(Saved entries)
● ● ● ● ● ● ●

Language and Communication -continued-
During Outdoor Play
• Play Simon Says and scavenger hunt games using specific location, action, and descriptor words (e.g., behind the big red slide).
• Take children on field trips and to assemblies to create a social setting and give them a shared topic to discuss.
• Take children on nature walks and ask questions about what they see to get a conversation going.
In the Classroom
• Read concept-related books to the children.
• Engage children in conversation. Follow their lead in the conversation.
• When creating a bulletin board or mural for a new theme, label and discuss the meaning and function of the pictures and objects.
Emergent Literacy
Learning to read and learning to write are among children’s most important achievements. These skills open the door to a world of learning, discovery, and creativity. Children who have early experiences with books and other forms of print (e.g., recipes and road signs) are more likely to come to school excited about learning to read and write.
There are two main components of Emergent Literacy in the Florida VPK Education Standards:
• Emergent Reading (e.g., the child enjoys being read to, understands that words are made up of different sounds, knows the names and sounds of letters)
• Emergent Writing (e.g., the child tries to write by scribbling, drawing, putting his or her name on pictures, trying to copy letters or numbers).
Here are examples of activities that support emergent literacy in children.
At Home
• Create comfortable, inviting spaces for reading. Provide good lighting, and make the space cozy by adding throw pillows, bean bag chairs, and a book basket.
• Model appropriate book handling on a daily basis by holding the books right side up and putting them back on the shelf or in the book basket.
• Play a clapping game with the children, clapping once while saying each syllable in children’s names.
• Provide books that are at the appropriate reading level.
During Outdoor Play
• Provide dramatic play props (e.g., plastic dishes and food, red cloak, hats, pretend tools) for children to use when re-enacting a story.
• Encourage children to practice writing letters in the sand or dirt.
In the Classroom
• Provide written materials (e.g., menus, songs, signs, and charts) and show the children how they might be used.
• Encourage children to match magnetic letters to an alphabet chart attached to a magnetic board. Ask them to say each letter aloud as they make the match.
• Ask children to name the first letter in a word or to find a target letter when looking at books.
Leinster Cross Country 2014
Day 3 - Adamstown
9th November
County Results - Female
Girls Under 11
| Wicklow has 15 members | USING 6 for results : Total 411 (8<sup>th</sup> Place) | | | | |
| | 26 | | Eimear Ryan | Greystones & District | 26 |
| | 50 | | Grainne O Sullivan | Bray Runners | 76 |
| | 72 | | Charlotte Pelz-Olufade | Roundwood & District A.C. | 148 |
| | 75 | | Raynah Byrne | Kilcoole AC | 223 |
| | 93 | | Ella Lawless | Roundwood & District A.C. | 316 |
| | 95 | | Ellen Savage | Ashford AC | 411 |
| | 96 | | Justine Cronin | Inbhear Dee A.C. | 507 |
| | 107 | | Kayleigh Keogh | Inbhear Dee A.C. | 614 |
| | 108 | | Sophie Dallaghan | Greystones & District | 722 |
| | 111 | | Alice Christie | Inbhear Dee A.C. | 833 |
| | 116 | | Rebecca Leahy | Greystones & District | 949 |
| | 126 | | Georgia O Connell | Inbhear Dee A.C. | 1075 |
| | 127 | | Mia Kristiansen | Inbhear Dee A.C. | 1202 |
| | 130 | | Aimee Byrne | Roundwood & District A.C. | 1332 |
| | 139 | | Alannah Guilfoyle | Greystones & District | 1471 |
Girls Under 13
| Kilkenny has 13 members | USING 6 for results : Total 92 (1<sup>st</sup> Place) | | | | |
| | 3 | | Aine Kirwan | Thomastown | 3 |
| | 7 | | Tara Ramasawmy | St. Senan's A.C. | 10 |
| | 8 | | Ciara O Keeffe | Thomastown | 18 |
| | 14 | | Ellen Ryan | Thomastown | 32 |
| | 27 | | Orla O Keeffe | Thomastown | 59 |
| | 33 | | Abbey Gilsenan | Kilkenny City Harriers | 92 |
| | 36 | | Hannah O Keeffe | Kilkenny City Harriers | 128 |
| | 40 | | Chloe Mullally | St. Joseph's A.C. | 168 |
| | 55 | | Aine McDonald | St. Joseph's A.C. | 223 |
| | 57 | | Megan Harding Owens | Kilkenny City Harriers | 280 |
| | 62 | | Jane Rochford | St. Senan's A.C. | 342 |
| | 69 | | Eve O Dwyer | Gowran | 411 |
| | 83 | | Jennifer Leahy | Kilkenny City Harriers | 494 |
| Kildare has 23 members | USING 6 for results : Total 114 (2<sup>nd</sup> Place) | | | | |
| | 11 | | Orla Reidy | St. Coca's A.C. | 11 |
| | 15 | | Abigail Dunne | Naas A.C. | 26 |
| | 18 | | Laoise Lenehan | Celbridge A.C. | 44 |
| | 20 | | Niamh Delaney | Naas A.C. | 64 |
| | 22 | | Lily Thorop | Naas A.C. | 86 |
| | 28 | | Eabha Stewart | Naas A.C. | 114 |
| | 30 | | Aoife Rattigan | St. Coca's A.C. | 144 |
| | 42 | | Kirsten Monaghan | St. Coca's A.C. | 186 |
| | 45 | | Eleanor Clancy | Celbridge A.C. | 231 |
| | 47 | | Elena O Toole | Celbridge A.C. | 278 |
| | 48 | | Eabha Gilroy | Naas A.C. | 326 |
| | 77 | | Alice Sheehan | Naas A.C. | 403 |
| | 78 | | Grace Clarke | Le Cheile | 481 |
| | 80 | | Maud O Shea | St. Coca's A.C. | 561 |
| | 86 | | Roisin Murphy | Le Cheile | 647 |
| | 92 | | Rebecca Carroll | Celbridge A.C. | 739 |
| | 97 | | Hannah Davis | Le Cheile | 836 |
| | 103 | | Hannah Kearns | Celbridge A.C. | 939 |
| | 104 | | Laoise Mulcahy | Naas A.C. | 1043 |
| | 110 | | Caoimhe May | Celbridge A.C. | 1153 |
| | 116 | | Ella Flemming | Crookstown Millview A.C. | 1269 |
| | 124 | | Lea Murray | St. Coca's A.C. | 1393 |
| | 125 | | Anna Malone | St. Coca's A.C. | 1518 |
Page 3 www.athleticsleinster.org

● ● ● ● ● ● ●

WHAT NEEDS TO BE DONE
Which lines run from the one holding "Ashford AC | 411 |" through the one holding "Cheile | 836 |" in the records above? Repeat them exactly, both included, and nothing more.

YOUR RESPONSE
| | 95 | | Ellen Savage | Ashford AC | 411 |
| | 96 | | Justine Cronin | Inbhear Dee A.C. | 507 |
| | 107 | | Kayleigh Keogh | Inbhear Dee A.C. | 614 |
| | 108 | | Sophie Dallaghan | Greystones & District | 722 |
| | 111 | | Alice Christie | Inbhear Dee A.C. | 833 |
| | 116 | | Rebecca Leahy | Greystones & District | 949 |
| | 126 | | Georgia O Connell | Inbhear Dee A.C. | 1075 |
| | 127 | | Mia Kristiansen | Inbhear Dee A.C. | 1202 |
| | 130 | | Aimee Byrne | Roundwood & District A.C. | 1332 |
| | 139 | | Alannah Guilfoyle | Greystones & District | 1471 |
Girls Under 13
| Kilkenny has 13 members | USING 6 for results : Total 92 (1<sup>st</sup> Place) | | | | |
| | 3 | | Aine Kirwan | Thomastown | 3 |
| | 7 | | Tara Ramasawmy | St. Senan's A.C. | 10 |
| | 8 | | Ciara O Keeffe | Thomastown | 18 |
| | 14 | | Ellen Ryan | Thomastown | 32 |
| | 27 | | Orla O Keeffe | Thomastown | 59 |
| | 33 | | Abbey Gilsenan | Kilkenny City Harriers | 92 |
| | 36 | | Hannah O Keeffe | Kilkenny City Harriers | 128 |
| | 40 | | Chloe Mullally | St. Joseph's A.C. | 168 |
| | 55 | | Aine McDonald | St. Joseph's A.C. | 223 |
| | 57 | | Megan Harding Owens | Kilkenny City Harriers | 280 |
| | 62 | | Jane Rochford | St. Senan's A.C. | 342 |
| | 69 | | Eve O Dwyer | Gowran | 411 |
| | 83 | | Jennifer Leahy | Kilkenny City Harriers | 494 |
| Kildare has 23 members | USING 6 for results : Total 114 (2<sup>nd</sup> Place) | | | | |
| | 11 | | Orla Reidy | St. Coca's A.C. | 11 |
| | 15 | | Abigail Dunne | Naas A.C. | 26 |
| | 18 | | Laoise Lenehan | Celbridge A.C. | 44 |
| | 20 | | Niamh Delaney | Naas A.C. | 64 |
| | 22 | | Lily Thorop | Naas A.C. | 86 |
| | 28 | | Eabha Stewart | Naas A.C. | 114 |
| | 30 | | Aoife Rattigan | St. Coca's A.C. | 144 |
| | 42 | | Kirsten Monaghan | St. Coca's A.C. | 186 |
| | 45 | | Eleanor Clancy | Celbridge A.C. | 231 |
| | 47 | | Elena O Toole | Celbridge A.C. | 278 |
| | 48 | | Eabha Gilroy | Naas A.C. | 326 |
| | 77 | | Alice Sheehan | Naas A.C. | 403 |
| | 78 | | Grace Clarke | Le Cheile | 481 |
| | 80 | | Maud O Shea | St. Coca's A.C. | 561 |
| | 86 | | Roisin Murphy | Le Cheile | 647 |
| | 92 | | Rebecca Carroll | Celbridge A.C. | 739 |
| | 97 | | Hannah Davis | Le Cheile | 836 |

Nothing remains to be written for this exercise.